2. A standard deck of 52 cards has 13 clubs, 13 diamonds, 13 hearts, and 13 spades.

Suppose that Ramón is going to draw 2 cards without replacement. Here are some events and their meanings:

$\begin{array}{cl}\text { Event } & \text { Meaning } \\\hline D_{1} & \text { The first card is a diamond. } \\\hline D_{2} & \text { The second card is a diamond. } \\\hline D_{1}^{C} & \text { The first card is not a diamond. } \\\hline D_{2}^{C} & \text { The second card is not a diamond. } \\\hline\end{array}$

Consider this probability:

$P\left(D_{1}^{C} \text { and } D_{2}^{C}\right)=P\left(D_{1}^{C}\right) \cdot P\left(D_{2}^{C} \mid D_{1}^{C}\right)$

What does $P\left(D_{1}^{C}\right.$ and $\left.D_{2}^{C}\right)$ represent in this context?

Choose 1 answer:

(A) The probability that neither card is a diamond.

(B) The probability that both cards are diamonds.

(C) The probability that the second card is a diamond given the first card is a diamond.

(D) The probability that the second card is a diamond given the first card is NOT a diamond.

3. Youssef is a basketball player who regularly shoots sets of 2 free-throws. Here are some events and their meanings:

$\begin{array}{cl}\hline  \text { Event } & \text { Meaning } \\\hline S_{1} & \text { He makes the first shot. } \\\hline S_{2} & \text { He makes the second shot. } \\\hline S_{1}^{C} & \text { He misses the first shot. } \\\hline  S_{2}^{C} & \text { He misses the second shot. } \\\hline \end{array}$

Suppose that Youssef is going to shoot 2 free-throws. Consider this probability:

$P\left(S_{1}^{C}\right.$ and $\left.S_{2}^{C}\right)=P\left(S_{1}^{C}\right) \cdot P\left(S_{2}^{C} \mid S_{1}^{C}\right)$

What does $P\left(S_{1}^{C}\right.$ and $\left.S_{2}^{C}\right)$ represent in this context?

Choose 1 answer:

(A) The probability that Youssef makes both shots.

(B) The probability that Youssef misses both shots.

(C) The probability that Youssef makes the second shot given he misses the first.

(D) The probability that Youssef misses the second shot given he makes the first.

4. Contestants on a gameshow spin a wheel with $24$ equally-sized segments. Most of those segments show different prize amounts, but $2$ of them are labeled "bankrupt":

Suppose that a contestant is going to spin the wheel twice in a row.
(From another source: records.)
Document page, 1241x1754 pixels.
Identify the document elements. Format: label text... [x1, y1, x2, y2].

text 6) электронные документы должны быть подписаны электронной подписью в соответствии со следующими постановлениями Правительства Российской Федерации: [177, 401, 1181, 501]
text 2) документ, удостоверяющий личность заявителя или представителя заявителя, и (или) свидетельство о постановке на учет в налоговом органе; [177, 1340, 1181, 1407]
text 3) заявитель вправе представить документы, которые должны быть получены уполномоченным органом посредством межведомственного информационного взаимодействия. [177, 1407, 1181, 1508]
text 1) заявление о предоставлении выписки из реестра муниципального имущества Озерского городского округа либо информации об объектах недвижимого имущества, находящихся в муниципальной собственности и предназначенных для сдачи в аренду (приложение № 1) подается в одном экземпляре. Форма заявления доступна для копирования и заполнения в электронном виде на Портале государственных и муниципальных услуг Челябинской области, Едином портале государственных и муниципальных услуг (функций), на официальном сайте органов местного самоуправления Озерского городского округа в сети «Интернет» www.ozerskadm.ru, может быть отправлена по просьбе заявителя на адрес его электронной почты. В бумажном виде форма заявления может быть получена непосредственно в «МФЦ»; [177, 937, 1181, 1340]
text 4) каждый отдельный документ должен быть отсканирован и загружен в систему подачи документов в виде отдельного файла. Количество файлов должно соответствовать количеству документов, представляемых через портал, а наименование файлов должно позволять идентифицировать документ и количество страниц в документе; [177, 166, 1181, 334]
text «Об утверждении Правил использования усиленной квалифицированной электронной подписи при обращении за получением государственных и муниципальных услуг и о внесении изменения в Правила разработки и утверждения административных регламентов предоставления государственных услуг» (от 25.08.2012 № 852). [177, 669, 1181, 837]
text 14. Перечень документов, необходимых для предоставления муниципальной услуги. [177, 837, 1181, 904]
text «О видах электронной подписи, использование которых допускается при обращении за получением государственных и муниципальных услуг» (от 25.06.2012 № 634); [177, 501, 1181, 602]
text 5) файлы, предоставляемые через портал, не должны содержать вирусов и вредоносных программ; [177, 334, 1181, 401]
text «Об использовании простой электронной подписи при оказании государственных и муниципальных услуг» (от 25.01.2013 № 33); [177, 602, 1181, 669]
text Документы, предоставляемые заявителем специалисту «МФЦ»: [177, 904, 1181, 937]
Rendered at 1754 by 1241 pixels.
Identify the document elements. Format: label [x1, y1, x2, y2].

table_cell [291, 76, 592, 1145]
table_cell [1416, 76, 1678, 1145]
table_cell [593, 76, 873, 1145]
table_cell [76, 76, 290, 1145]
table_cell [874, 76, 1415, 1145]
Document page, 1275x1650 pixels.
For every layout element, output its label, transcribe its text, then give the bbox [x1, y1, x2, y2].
Here are some events and their meanings:

$\begin{array}{cl}\text { Event } & \text { Meaning } \\\hline B_{1} & \text { The first spin lands on bankrupt. } \\B_{2} & \text { The second spin lands on bankrupt. } \\B_{1}^{C} & \text { The first spin does not land on bankrupt. } \\B_{2}^{C} & \text { The second spin does not land on bankrupt. }\end{array}$

Consider this probability:

$P\left(B_{1}\right.$ and $\left.B_{2}\right)=P\left(B_{1}\right) \cdot P\left(B_{2} \mid B_{1}\right)$

What does $P\left(B_{2} \mid B_{1}\right)$ represent in this context?

Choose 1 answer:

(A) The probability that neither spin lands on bankrupt.

(B) The probability that both spins land on bankrupt.

(C) The probability that the second spin lands on bankrupt given the first spin does NOT land on bankrupt.

(D) The probability that the second spin lands on bankrupt given the first spin lands on bankrupt.

1. $P\left(B_{1}^{C}\right.$ and $\left.B_{2}^{C}\right)$ represents the probability that neither spin lands on bankrupt.

2. $P\left(D_{1}^{C}\right.$ and $\left.D_{2}^{C}\right)$ represents the probability that neither card is a diamond.

3. $P\left(S_{1}^{C}\right.$ and $\left.S_{2}^{C}\right)$ represents the probability that Youssef misses both shots.

4. $P\left(B_{2} \mid B_{1}\right)$ represents the probability that the second spin lands on bankrupt given the first spin lands on bankrupt.